Батальон был построен поротно. Достоевский стоял со своей ротой, тридцать девятым по порядку номеров. Рядом должен был бы стоять Кац. Но солдат Натан Кац был еврей и не мог присягать в церкви. Однако непривычное отсутствие Каца недолго смущало Достоевского: механически повторяя слова присяги, он раздумался о недавнем разговоре Врангеля с Перфильевной и забыл обо всем на свете...
"Врангель ничего не понял: старуха плакала не о царе, а от горестного сознания, что на земле все смертны, даже цари. Словцо-то она сказала, не думаючи - так, как говорят пословицу. И уж, конечно, не зная того, насколько со своим словечком она близка к абсолютной истине.
В ее пословице упоминался хомут, а цари за последнюю сотню лет и в самом деле умирают в хомуте...
Петра Третьего Орловы чуть ли не шарфом придушили в Ропше. А императору Павлу его же гвардейцы помогли умереть.
Кажется, тут тоже был шарф.
Да, шарф... И еще тяжелая табакерка... Ему висок табакеркой раскроили...
Но не все ли равно? Вот тоже забота - шарф, табакерка... Помогли умереть - и ладно!.. В моем положении смешно занимать себя вздорными пустяками. Сейчас что важно? Умер царь, сын сумасшедшего Павла... Значит, начинается новое царствование, и перемены неминуемы.

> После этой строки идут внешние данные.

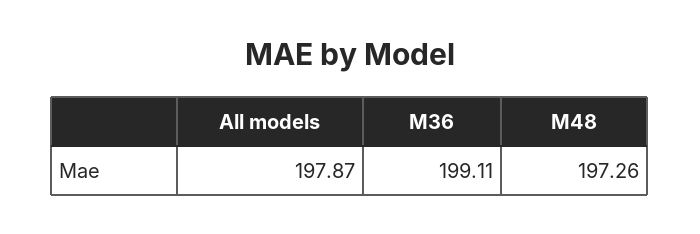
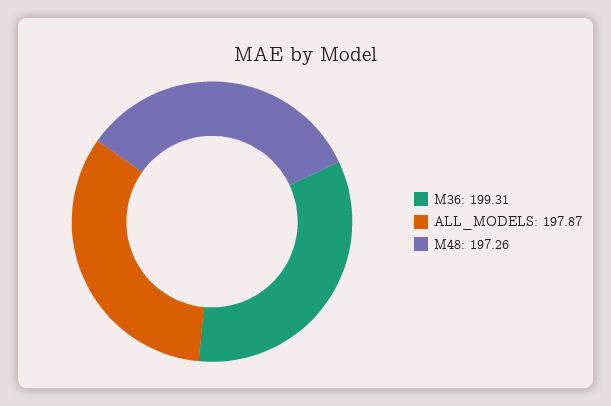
M36: 199.11 -> 199.31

Это даже здешнему купцу ясно - Степанову. "Раскачка получилась слишком крутая..." - кажется, он так сказал: "Крутая раскачка"...
Но теперь еще круче пойдет... Воображаю, что сейчас в Петербурге творится!
Да тут все золотые табакерки мира отдашь, - только бы одним глазком на Петербург глянуть!..
Литераторы, конечно, приободрились.
В редакциях новые планы составляются.
Там сейчас споров не оберешься. Еще бы не спорить, когда новая полоса открывается!..
Тут голова кругом пойдет. У всей России голова кругом. Споры да гадания повсеместно теперь идут... Все и всё в ожидании нового.
И наши - Плещеев, Спешнев, Дуров, - тоже, наверное, ждут и гадают о перемене судьбы, о переломе жизни.
Вот Григорьеву, тому действительно нечего ждать.
Потому что он рассудка лишился...
Но, может быть, он поправился?
Нет, едва ли: на Семеновском плацу, на эшафоте, он, когда с головы его сдернули смертный колпак, такую чепуху понес, что даже солдаты попятились. Смерть в его положении была бы счастьем. Если же он не умер, то, наверное, пребывает в безумии.
Кажется, у Пушкина сказано так:
Не дай мне бог сойти с ума,
Нет, лучше посох и сума...
Вот именно: лучше посох и сума, лучше самая страшная болезнь, только не безумие.
Ну вот Дуров, - по сравнению с бедным Григорьевым, он настоящий счастливец: у него болезнь не в голову, а в ноги вошла. Он еще может подняться. Отпустят его, и он вылечится, встанет на ноги.
И отпустят его раньше других - это уж бесспорно.
Потому что хлопотать за Дурова есть кому - генерал Ростовцев ему родственник.
Ростовцев осудил, Ростовцев и прощение исхлопочет.
Быть может, он уже попросил за Дурова... Припал, как говорится, к высочайшим стопам.
Эх, если б мне такого заступника! Но у меня никого нет. Вот только Тотлебен... При последней встрече он был со мной чрезвычайно любезен... Это за неделю до моего ареста случилось. Мы тогда на Невском столкнулись, и он с полчаса со мной говорил. Даже попенял немного, что я школьных товарищей забываю...
Но можно ли отсюда вывести заключение, что Тотлебен захочет теперь признать меня? Признать и пойти хлопотать? Я в таком положении очутился, а он..."
Принесение присяги кончилось, - Достоевский один держал руку со сложенными, как для крестного знамения, перстами. Сосед справа заметил это и подтолкнул его.